Tuesday, May 17, 2016 at 11am EDT
NAS Report Notes Broad Reasons for GMO Labeling
Recommends Premarket Safety Assessment for New, Advanced Gene Altering Techniques
WASHINGTON, D.C. – A new National Academies of Sciences, Engineering and Medicine report “Genetically Engineered Crops: Experiences and Prospects” released today recommends premarket safety assessments of GMOs, and it cites consumers’ social and economic choices as issues that policymakers should consider when debating mandatory labeling for GMOs.
Consumers Union, the policy arm of Consumer Reports, agreed.
“When it comes to GMO labels, the NAS report points out that there are value choices that consumers want to make when they shop for food. We’re pleased to see that the report cites the wealth of polling data showing consumers want GMO labeling,” stated Michael Hansen, Ph.D., senior scientist with Consumers Union.
The NAS report notes that “mandatory labeling provides the opportunity for consumers to make their own personal risk-benefit decisions,” but says ultimately decisions in this area are matters for policymakers and the public.

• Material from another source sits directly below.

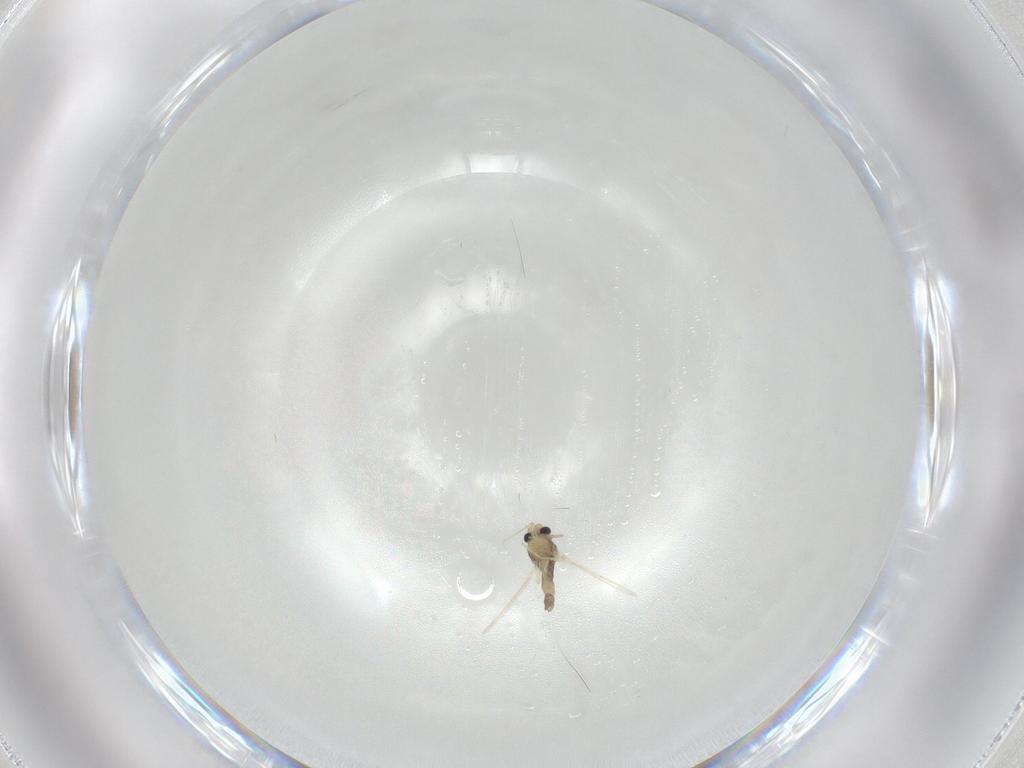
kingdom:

Consumers Union also praised the report for recommending premarket human and environmental safety assessments for a wider range of products than are currently getting regulatory attention. The report found that genetic engineering already employed in food crops, new “gene editing” techniques such as “CRISPR”, and older techniques such as mutagenesis, create similar changes in plant DNA and their safety should be assessed.

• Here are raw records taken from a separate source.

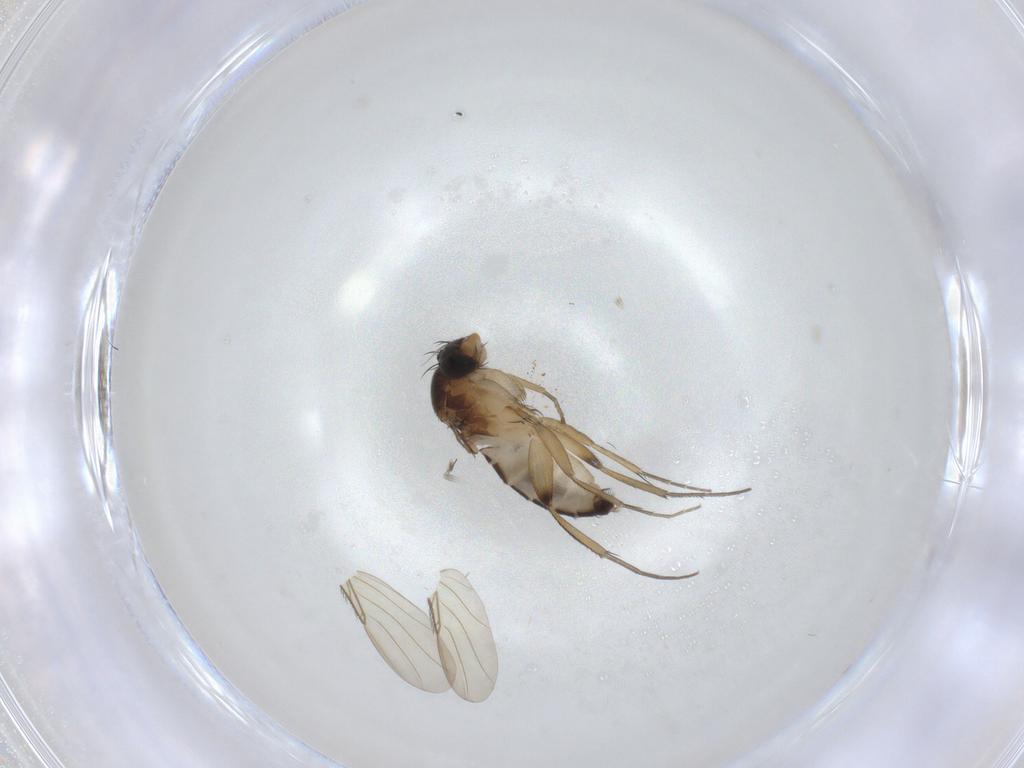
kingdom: Animalia
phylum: Arthropoda
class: Insecta
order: Diptera
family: Phoridae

“We need FDA, USDA and EPA to step up and look carefully at all these gene altering techniques,” said Hansen.
The NAS report endorses government oversight, stating, “Not having government regulation of GE crops would be problematic for safety, trade, and other reasons and would erode public trust.”
The report also found there was no evidence that GMO crops have improved yields. The report found “no significant change in the rate at which crop yields increase could be discerned from the data.”
Hansen said, “Despite industry claims, these crops are clearly not the answer to world hunger. It’s equally clear that consumers deserve an informed choice about the products in the marketplace.”